[Excerpted text]

This release may contain forward-looking statements. Forward-looking statements are statements that are not historical facts and may be identified by words such as "plans", "targets", "aims", "believes", "expects", "anticipates", "intends", "estimates", "will", "may", "continues", "should" and similar expressions. These forward-looking statements reflect, at the time made, BenevolentAI's or Odyssey's beliefs, intentions and current targets/aims concerning, among other things, BenevolentAI's or
Odyssey's or their respective groups' results of operations, financial condition, liquidity, prospects, growth and strategies. Forward-looking statements include statements regarding: objectives, goals, strategies, outlook and growth prospects; future plans, events or performance and potential for future growth; lease-up potentials; economic outlook and industry trends; developments of BenevolentAI's or Odyssey's or their respective groups' markets; the impact of regulatory initiatives; and the strength of BenevolentAI or Odyssey or any other member of their respective groups' competitors. Forward-looking statements involve risks and uncertainties because they relate to events and depend on circumstances that may or may not occur in the future. The forward-looking statements in this release are based upon various assumptions, many of which are based, in turn, upon further assumptions, including without limitation, management's examination of historical operating trends, data contained in BenevolentAI's or Odyssey's records (and those of other members of its group) and other data available from third parties. Although BenevolentAI and Odyssey believe that these assumptions were reasonable when made, these assumptions are inherently subject to significant known and unknown risks, uncertainties, contingencies and other important factors which are difficult or impossible to predict and are beyond BenevolentAI's and Odyssey's control.

[/Excerpted text]

Can you write out the forward-looking statements notice above in full, word for word?

[Source material]

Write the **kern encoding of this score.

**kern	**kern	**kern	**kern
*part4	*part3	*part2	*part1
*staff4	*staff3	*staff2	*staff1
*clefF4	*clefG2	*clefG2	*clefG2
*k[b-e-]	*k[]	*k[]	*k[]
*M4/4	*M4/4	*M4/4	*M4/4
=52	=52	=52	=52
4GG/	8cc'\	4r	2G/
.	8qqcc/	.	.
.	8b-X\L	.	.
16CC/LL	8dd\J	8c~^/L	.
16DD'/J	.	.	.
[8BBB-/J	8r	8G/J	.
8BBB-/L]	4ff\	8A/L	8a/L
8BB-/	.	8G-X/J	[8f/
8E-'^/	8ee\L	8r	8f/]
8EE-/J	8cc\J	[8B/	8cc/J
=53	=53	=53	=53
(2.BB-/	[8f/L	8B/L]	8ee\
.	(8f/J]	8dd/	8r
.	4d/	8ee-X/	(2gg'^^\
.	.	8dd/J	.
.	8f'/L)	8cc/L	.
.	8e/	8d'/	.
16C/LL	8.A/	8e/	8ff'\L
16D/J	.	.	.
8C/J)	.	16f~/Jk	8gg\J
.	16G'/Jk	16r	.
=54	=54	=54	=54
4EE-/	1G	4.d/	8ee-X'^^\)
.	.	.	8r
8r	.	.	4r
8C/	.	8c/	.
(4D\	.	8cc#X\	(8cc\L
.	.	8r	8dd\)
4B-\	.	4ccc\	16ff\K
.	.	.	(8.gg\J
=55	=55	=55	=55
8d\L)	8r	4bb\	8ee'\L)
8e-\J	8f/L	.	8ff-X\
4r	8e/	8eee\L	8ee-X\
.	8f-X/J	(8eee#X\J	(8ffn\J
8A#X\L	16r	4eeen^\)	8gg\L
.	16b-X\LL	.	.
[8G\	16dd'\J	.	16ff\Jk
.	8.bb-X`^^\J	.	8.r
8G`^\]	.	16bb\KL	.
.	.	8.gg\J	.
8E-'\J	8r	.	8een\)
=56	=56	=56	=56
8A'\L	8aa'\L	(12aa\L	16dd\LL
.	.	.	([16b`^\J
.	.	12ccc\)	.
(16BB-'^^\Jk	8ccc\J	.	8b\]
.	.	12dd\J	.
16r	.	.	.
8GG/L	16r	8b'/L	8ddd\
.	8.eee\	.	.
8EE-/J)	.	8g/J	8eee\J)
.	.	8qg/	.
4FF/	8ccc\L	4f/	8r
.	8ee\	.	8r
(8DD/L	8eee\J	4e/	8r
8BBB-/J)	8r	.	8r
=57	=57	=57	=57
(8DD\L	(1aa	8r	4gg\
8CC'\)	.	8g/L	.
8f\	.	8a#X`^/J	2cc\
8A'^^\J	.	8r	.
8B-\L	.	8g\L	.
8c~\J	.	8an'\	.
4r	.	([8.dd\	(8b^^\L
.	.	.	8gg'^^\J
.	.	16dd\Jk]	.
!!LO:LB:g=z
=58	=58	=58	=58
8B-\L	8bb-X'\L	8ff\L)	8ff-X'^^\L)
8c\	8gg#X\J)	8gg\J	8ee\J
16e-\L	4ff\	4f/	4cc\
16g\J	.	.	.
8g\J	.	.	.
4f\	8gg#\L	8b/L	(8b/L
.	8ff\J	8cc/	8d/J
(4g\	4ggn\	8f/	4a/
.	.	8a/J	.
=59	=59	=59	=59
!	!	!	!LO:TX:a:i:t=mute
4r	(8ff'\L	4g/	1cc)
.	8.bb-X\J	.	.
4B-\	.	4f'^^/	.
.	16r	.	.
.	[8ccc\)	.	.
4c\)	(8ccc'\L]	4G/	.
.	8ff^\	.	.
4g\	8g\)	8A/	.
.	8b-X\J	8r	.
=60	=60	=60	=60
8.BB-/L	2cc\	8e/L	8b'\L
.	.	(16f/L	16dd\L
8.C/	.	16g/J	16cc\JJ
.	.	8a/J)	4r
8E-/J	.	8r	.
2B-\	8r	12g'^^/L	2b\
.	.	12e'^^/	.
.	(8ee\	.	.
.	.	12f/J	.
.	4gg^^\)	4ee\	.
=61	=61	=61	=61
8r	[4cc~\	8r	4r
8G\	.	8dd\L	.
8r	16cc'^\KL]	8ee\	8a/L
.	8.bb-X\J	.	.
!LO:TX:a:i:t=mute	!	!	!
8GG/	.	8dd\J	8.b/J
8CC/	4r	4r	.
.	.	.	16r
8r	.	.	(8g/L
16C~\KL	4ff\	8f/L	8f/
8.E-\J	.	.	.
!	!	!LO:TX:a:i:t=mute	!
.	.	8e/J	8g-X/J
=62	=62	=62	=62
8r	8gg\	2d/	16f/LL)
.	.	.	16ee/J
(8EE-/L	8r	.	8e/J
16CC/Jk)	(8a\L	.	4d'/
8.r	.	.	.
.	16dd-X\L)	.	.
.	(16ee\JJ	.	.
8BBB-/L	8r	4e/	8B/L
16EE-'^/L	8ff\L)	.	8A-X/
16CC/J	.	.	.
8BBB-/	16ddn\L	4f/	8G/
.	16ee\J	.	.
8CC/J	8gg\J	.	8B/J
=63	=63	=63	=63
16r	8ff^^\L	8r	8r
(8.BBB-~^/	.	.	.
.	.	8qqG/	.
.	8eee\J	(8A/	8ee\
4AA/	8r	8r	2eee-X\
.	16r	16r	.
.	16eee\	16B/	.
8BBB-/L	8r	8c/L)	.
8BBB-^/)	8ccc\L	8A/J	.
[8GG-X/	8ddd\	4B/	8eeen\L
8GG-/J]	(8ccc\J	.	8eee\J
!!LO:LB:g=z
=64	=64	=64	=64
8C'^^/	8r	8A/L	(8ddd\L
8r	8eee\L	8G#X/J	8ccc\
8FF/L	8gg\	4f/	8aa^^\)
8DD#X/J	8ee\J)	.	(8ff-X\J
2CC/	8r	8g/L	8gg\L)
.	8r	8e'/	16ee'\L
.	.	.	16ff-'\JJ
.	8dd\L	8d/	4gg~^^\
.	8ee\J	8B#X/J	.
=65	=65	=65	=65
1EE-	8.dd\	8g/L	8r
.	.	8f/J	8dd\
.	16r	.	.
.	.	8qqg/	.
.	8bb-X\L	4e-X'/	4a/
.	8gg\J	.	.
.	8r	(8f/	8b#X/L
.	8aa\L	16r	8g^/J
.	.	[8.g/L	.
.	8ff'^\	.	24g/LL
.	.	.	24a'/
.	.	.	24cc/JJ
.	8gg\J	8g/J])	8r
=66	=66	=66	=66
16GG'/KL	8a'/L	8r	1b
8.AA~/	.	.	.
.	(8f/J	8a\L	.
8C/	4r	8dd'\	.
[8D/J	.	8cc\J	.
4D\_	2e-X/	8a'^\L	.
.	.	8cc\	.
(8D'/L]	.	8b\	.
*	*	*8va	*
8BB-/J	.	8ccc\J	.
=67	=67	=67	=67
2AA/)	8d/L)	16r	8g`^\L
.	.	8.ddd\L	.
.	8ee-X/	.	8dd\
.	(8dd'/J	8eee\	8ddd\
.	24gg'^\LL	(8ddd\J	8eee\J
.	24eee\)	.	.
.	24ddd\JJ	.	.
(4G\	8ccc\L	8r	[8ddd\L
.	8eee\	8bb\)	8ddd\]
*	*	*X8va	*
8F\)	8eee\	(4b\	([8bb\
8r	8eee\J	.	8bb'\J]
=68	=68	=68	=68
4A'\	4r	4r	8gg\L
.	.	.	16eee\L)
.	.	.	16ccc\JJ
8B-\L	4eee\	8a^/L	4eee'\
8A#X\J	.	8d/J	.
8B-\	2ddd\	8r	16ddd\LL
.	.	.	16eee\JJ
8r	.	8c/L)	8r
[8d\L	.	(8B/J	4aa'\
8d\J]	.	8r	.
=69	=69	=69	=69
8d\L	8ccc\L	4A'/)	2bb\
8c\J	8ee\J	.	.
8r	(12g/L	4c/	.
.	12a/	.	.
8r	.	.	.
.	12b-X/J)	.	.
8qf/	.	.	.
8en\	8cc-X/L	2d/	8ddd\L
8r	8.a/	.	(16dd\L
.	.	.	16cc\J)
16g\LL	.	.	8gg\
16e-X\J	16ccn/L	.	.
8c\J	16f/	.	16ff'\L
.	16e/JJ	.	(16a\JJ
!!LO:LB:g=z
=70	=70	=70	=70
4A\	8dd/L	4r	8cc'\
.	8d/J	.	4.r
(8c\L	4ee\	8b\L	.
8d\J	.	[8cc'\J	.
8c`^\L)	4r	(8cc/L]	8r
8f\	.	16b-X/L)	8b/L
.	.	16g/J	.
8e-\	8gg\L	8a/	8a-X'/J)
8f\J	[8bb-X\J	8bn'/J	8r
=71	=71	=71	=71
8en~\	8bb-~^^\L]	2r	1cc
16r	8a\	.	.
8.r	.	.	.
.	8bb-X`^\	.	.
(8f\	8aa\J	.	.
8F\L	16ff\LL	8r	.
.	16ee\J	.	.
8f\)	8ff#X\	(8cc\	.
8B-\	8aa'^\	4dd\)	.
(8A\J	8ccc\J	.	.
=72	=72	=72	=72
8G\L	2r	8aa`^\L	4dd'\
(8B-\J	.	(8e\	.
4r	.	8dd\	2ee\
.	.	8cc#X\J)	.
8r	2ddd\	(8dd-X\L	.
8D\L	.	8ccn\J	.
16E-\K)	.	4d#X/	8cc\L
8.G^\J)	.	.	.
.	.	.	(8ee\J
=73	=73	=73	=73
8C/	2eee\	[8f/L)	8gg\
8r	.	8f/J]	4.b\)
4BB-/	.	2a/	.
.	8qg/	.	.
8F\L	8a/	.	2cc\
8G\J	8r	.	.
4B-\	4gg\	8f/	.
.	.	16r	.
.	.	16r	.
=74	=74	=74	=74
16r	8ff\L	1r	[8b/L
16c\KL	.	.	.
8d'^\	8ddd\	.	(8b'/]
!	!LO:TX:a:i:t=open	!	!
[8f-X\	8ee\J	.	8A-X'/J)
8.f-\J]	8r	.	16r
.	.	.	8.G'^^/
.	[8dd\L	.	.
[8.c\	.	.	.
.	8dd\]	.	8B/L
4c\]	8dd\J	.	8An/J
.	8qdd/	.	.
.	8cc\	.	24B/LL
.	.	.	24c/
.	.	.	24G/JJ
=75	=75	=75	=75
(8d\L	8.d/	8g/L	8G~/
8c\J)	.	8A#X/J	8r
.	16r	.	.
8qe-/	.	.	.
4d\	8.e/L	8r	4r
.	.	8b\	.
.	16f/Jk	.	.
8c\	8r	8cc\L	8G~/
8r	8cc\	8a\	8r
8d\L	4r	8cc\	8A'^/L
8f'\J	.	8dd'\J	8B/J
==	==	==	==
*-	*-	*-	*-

[/Source material]

• Exercise response:
This release may contain forward-looking statements. Forward-looking statements are statements that are not historical facts and may be identified by words such as "plans", "targets", "aims", "believes", "expects", "anticipates", "intends", "estimates", "will", "may", "continues", "should" and similar expressions. These forward-looking statements reflect, at the time made, BenevolentAI's or Odyssey's beliefs, intentions and current targets/aims concerning, among other things, BenevolentAI's or
Odyssey's or their respective groups' results of operations, financial condition, liquidity, prospects, growth and strategies. Forward-looking statements include statements regarding: objectives, goals, strategies, outlook and growth prospects; future plans, events or performance and potential for future growth; lease-up potentials; economic outlook and industry trends; developments of BenevolentAI's or Odyssey's or their respective groups' markets; the impact of regulatory initiatives; and the strength of BenevolentAI or Odyssey or any other member of their respective groups' competitors. Forward-looking statements involve risks and uncertainties because they relate to events and depend on circumstances that may or may not occur in the future. The forward-looking statements in this release are based upon various assumptions, many of which are based, in turn, upon further assumptions, including without limitation, management's examination of historical operating trends, data contained in BenevolentAI's or Odyssey's records (and those of other members of its group) and other data available from third parties. Although BenevolentAI and Odyssey believe that these assumptions were reasonable when made, these assumptions are inherently subject to significant known and unknown risks, uncertainties, contingencies and other important factors which are difficult or impossible to predict and are beyond BenevolentAI's and Odyssey's control.